原文摘录:
▬▬▬▬▬▬▬▬▬▬

• 1106Dataset&DataLoader、softmax分类器


    Dataset&DataLoader

    代码

    import numpy as np
    import torch
    from torch.utils.data import Dataset,DataLoader
    
    class DiabetesDataset(Dataset):
        def __init__(self,filepath):
            xy=np.loadtxt(filepath,delimiter=',',dtype=np.float32)
            self.len=xy.shape[0]
            self.x_data=torch.from_numpy(xy[:,:-1])
            self.y_data=torch.from_numpy(xy[:,[-1]])
    
        def __getitem__(self, item):
            return self.x_data[item],self.y_data[item]
    
        def __len__(self):
            return self.len
    
    dataset=DiabetesDataset('diabetes.csv.gz')
    train_loader=DataLoader(dataset=dataset,batch_size=32,shuffle=True,num_workers=2)
    
    class Model(torch.nn.Module):
        def __init__(self):
            super(Model,self).__init__()
            self.linear1=torch.nn.Linear(8,6)
            self.linear2 = torch.nn.Linear(6,4)
            self.linear3 = torch.nn.Linear(4,1)
            self.sigmoid=torch.nn.Sigmoid()
            self.activate=torch.nn.ReLU()
    
        def forward(self,x):
            x=self.sigmoid(self.linear1(x))
            x = self.sigmoid(self.linear2(x))
            x = self.sigmoid(self.linear3(x))
            return x
    
    model=Model()
    
    criterion=torch.nn.BCELoss(reduction='sum')
    optimizer=torch.optim.SGD(model.parameters(),lr=0.01)
    if __name__ == '__main__':
        
        for epoch in range(100):
            for i,data in enumerate(train_loader,0):
                inputs,labels=data
                y_pred=model(inputs)
                loss=criterion(y_pred,labels)
                print(epoch,i,loss.item())
    
                optimizer.zero_grad()
                loss.backward()
    
                optimizer.step()

    实战泰坦尼克号

    代码:

    import numpy as np
    import pandas as pd
    from torch.utils.data import Dataset
    import torch
    
    class TaiDataset(Dataset):
        def __init__(self,filepath):
            feature= ["Pclass", "Sex", "SibSp", "Parch", "Fare"]
            data=pd.read_csv(filepath)
            self.len=data.shape[0]
    
            self.x_data=torch.from_numpy(np.array(pd.get_dummies(data[feature])))
            self.y_data=torch.from_numpy(np.array(data['Survived']))
    
        def __getitem__(self, item):
            return self.x_data[item],self.y_data[item]
    
        def __len__(self):
            return self.len
    
    #建立数据集
    dataset=TaiDataset('./taitannik/train.csv')
    # 建立数据集加载器
    from torch.utils.data import DataLoader
    train_loader = DataLoader(dataset=dataset, batch_size=2, shuffle=True, num_workers=2)
    
    class Model(torch.nn.Module):
        def __init__(self):
            super(Model,self).__init__()

▬▬▬▬▬▬▬▬▬▬

数据摘录:
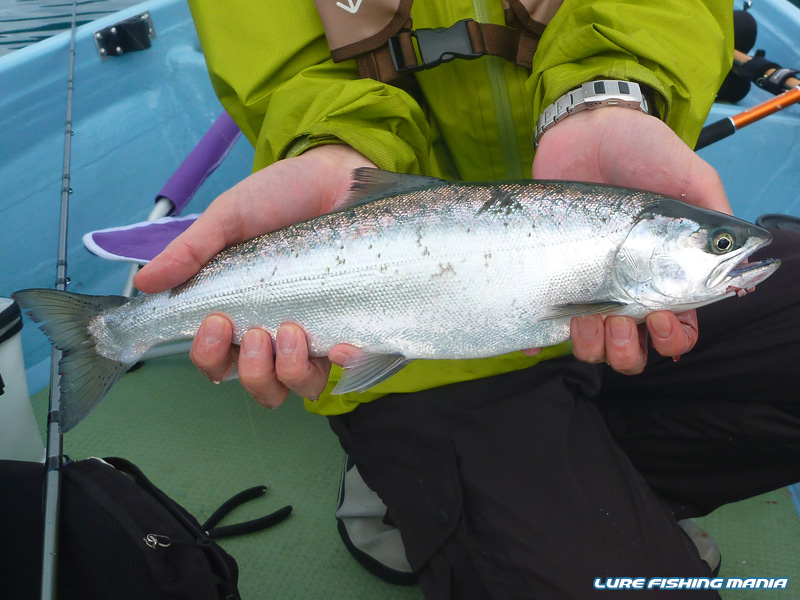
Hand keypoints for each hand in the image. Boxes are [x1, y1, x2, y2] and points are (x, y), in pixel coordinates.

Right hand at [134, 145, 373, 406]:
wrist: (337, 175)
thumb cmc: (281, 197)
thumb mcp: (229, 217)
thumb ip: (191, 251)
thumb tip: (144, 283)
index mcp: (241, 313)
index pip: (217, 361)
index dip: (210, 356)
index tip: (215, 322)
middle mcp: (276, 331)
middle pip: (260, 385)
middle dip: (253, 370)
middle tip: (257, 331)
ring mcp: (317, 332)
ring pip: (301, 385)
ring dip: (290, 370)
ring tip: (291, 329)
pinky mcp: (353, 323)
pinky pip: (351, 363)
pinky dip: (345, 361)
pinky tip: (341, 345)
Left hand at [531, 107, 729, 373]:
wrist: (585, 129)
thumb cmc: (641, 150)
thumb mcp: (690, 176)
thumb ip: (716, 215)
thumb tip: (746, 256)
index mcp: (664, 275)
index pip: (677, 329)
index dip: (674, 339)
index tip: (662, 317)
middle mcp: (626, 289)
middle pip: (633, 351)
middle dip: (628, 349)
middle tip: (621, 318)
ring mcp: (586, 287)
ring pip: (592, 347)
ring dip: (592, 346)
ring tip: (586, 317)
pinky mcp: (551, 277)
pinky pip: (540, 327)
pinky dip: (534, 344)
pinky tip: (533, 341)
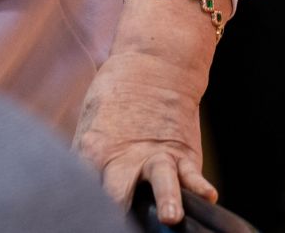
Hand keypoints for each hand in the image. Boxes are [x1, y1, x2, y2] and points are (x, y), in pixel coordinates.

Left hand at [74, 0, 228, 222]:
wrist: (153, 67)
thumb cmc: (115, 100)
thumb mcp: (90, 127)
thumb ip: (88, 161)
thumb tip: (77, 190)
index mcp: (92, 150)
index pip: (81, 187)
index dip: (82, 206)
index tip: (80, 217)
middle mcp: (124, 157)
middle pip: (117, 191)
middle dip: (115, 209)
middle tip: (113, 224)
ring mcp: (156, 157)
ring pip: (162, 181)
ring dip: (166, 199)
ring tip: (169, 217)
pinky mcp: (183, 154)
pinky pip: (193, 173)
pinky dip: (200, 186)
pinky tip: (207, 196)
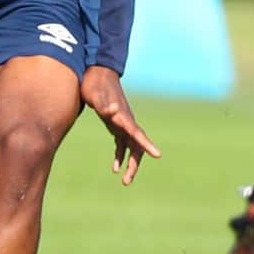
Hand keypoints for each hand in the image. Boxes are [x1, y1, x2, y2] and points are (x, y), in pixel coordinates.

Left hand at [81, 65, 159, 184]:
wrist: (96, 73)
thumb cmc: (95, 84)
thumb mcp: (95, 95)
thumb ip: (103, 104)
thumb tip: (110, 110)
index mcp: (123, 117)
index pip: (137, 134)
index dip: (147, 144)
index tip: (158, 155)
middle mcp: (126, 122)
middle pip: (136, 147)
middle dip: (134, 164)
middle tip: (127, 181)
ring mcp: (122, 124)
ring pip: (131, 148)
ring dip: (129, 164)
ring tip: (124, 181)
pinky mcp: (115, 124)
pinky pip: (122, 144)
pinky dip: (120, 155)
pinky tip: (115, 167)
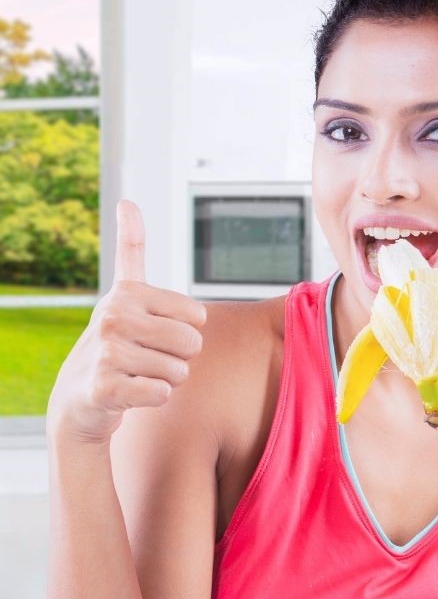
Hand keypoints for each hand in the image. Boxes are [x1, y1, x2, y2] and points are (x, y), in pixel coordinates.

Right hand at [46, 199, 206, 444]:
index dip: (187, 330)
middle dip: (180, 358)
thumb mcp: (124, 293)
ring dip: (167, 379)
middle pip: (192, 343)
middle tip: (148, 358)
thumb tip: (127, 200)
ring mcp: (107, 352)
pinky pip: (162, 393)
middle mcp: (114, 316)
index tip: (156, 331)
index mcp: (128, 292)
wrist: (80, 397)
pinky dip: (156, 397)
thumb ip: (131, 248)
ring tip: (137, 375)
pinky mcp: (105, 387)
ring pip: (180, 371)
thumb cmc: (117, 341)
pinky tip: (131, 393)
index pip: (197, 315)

▬▬▬▬▬▬▬▬▬▬

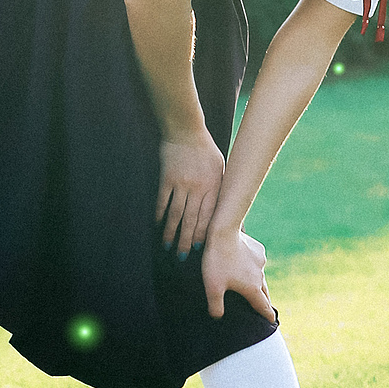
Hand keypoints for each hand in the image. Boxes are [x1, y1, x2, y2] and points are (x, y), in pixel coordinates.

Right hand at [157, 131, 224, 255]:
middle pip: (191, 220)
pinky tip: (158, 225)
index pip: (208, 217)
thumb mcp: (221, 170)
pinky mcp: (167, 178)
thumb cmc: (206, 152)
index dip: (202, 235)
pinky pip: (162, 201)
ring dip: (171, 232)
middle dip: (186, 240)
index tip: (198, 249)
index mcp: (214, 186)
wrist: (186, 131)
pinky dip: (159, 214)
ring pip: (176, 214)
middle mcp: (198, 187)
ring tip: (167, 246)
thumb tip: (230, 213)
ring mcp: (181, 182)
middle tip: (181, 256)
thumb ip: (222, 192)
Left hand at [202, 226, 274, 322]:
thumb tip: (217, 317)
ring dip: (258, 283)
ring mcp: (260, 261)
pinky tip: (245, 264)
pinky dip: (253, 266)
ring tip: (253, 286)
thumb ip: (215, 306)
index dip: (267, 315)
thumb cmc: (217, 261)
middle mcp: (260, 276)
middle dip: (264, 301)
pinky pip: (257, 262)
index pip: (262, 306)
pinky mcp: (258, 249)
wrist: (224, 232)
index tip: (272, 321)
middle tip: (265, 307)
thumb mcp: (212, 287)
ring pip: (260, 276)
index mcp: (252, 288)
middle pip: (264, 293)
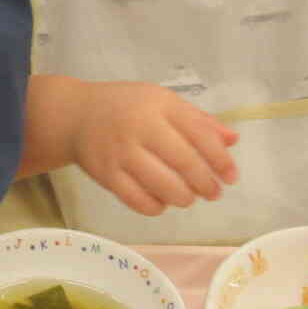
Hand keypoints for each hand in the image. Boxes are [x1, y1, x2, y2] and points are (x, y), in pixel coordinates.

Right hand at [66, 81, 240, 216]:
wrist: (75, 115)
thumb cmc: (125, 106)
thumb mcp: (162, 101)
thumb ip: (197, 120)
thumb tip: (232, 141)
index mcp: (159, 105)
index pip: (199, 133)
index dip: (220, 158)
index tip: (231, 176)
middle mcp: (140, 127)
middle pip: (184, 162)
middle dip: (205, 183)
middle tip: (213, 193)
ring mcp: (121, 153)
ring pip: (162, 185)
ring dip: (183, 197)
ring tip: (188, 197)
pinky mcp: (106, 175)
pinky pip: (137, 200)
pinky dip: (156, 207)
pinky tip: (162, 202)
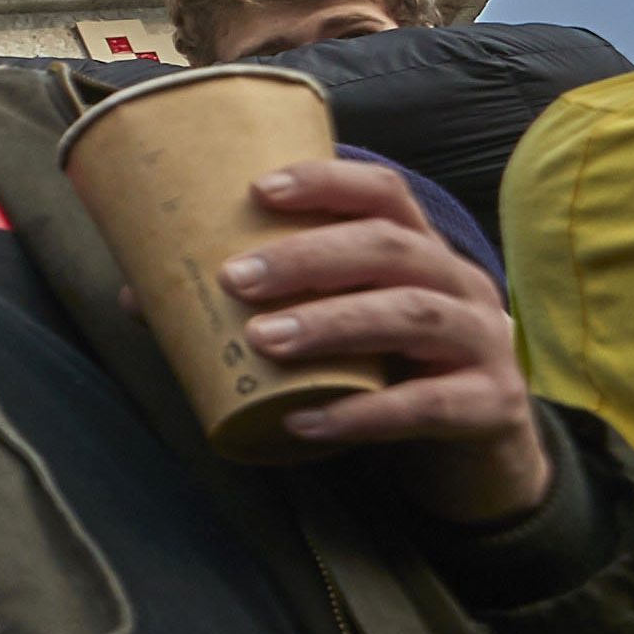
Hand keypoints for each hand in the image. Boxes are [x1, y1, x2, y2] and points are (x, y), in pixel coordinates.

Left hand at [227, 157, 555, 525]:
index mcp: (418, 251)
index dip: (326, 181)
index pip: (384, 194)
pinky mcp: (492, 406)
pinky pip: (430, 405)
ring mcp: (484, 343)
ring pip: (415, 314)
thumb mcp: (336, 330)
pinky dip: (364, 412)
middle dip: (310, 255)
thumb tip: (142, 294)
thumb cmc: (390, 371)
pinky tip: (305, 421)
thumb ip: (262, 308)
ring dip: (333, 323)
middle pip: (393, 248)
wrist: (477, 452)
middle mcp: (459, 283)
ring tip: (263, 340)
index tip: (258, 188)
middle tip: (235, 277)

▬▬▬▬▬▬▬▬▬▬

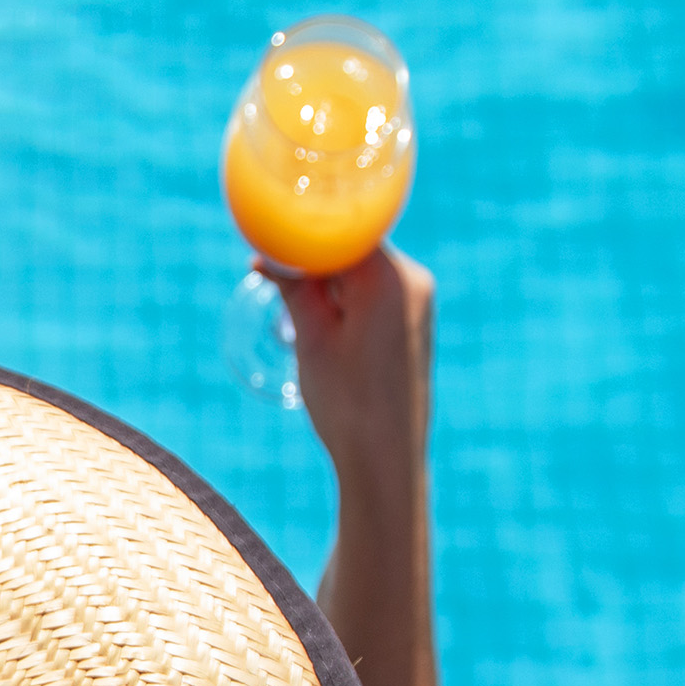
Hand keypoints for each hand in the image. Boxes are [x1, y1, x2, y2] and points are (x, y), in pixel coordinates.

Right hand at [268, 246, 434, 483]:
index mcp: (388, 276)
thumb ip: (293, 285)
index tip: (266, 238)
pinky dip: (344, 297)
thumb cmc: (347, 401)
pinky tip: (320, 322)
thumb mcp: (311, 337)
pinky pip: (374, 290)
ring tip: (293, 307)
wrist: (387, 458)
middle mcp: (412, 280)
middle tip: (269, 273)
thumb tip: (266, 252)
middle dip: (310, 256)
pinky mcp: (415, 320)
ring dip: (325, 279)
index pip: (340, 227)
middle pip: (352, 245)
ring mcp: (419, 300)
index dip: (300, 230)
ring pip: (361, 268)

▬▬▬▬▬▬▬▬▬▬

问题描述: 照抄原文中以包含“self.sigmoid=torch.nn.Sigmoid()”的词句开头、以“x = self.sigmoid(self.linear2(x))”结尾的部分，一字不改。

预期输出:
self.sigmoid=torch.nn.Sigmoid()
            self.activate=torch.nn.ReLU()
    
        def forward(self,x):
            x=self.sigmoid(self.linear1(x))
            x = self.sigmoid(self.linear2(x))